11. What can adults do to help?
The most important words--I will listen. Nobody really understands death, but we can help each other. Parents and relatives who share the loss can remind the child I will be here. We will all feel better, even if it takes a long time. It is O.K. to feel better. Help the child to express feelings by remembering together, sharing one’s own emotions, observing religious rituals like being with friends, family and fellow congregants at the shiva, saying kaddish, lighting yartzheit* candles.
Being involved as a family in a congregation where others provide support and ongoing care and hope can be very helpful. Clergy, religious school teachers and youth group leaders can provide sensitive support and opportunities to share feelings. They also can provide a return to normality away from in the intensity of the grief but allowing the child not to speak of the loss and to be distracted and engaged.

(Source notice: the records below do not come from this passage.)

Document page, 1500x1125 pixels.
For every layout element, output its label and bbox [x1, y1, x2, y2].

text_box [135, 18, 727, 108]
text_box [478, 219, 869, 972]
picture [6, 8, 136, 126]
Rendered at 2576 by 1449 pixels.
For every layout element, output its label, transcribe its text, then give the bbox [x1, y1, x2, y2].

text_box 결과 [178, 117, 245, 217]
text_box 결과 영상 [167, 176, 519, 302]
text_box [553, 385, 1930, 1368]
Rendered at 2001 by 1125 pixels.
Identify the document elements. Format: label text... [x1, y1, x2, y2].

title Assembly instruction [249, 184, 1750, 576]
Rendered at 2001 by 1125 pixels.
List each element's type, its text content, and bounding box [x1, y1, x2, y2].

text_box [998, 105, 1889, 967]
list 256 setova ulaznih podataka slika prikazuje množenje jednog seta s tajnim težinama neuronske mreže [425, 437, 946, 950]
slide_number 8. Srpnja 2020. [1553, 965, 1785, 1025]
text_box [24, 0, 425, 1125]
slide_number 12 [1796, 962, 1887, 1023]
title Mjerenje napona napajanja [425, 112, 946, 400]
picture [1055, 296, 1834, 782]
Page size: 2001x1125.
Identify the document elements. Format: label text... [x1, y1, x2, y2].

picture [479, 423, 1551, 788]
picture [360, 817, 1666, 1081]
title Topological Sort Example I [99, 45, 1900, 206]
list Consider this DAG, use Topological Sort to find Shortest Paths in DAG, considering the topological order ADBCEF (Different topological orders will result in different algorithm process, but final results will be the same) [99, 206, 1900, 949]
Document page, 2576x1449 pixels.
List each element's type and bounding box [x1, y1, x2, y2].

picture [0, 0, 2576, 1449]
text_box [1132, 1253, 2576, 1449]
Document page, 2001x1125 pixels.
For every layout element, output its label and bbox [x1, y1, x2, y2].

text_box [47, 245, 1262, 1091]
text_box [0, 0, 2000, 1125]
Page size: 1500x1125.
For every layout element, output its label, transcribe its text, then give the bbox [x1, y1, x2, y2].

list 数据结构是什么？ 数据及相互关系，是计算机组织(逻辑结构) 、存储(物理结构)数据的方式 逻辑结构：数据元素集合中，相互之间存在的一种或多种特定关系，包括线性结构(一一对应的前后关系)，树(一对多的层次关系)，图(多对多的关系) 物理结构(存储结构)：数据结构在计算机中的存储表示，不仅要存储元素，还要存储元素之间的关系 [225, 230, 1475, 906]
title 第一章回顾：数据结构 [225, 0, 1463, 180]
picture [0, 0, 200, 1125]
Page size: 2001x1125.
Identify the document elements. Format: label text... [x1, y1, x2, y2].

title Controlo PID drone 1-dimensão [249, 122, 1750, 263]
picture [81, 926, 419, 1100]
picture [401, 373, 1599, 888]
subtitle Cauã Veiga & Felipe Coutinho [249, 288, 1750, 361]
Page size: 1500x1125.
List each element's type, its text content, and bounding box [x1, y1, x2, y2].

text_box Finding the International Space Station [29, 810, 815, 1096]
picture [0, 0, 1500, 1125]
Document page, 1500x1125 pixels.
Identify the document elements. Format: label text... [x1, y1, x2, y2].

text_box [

Parents, clergy and educators can look towards referring the child for professional help in the form of support group or psychotherapy when the child is showing symptoms and unable to communicate with parent or relatives, where the child’s anxiety does not abate and when the child is unable to reinvest in life.
a) Kaddish- Prayer that is part of every service that people say to honor the memory of a loved one. Prayer does not mention death, rather praises God, reminding that we mourn now and have sadness, life is god and that love and joy can be our again.
b) Shiva (alternate spelling: shivah)- A period of typically seven days following a funeral to gather with friends and family to share memories.
c) Yahrtzeit- It is both the anniversary of the person’s death and the candle that is lit at sundown the night before the anniversary of the death. Many families make a special effort to attend services to hear their loved one’s names recited before the Kaddish.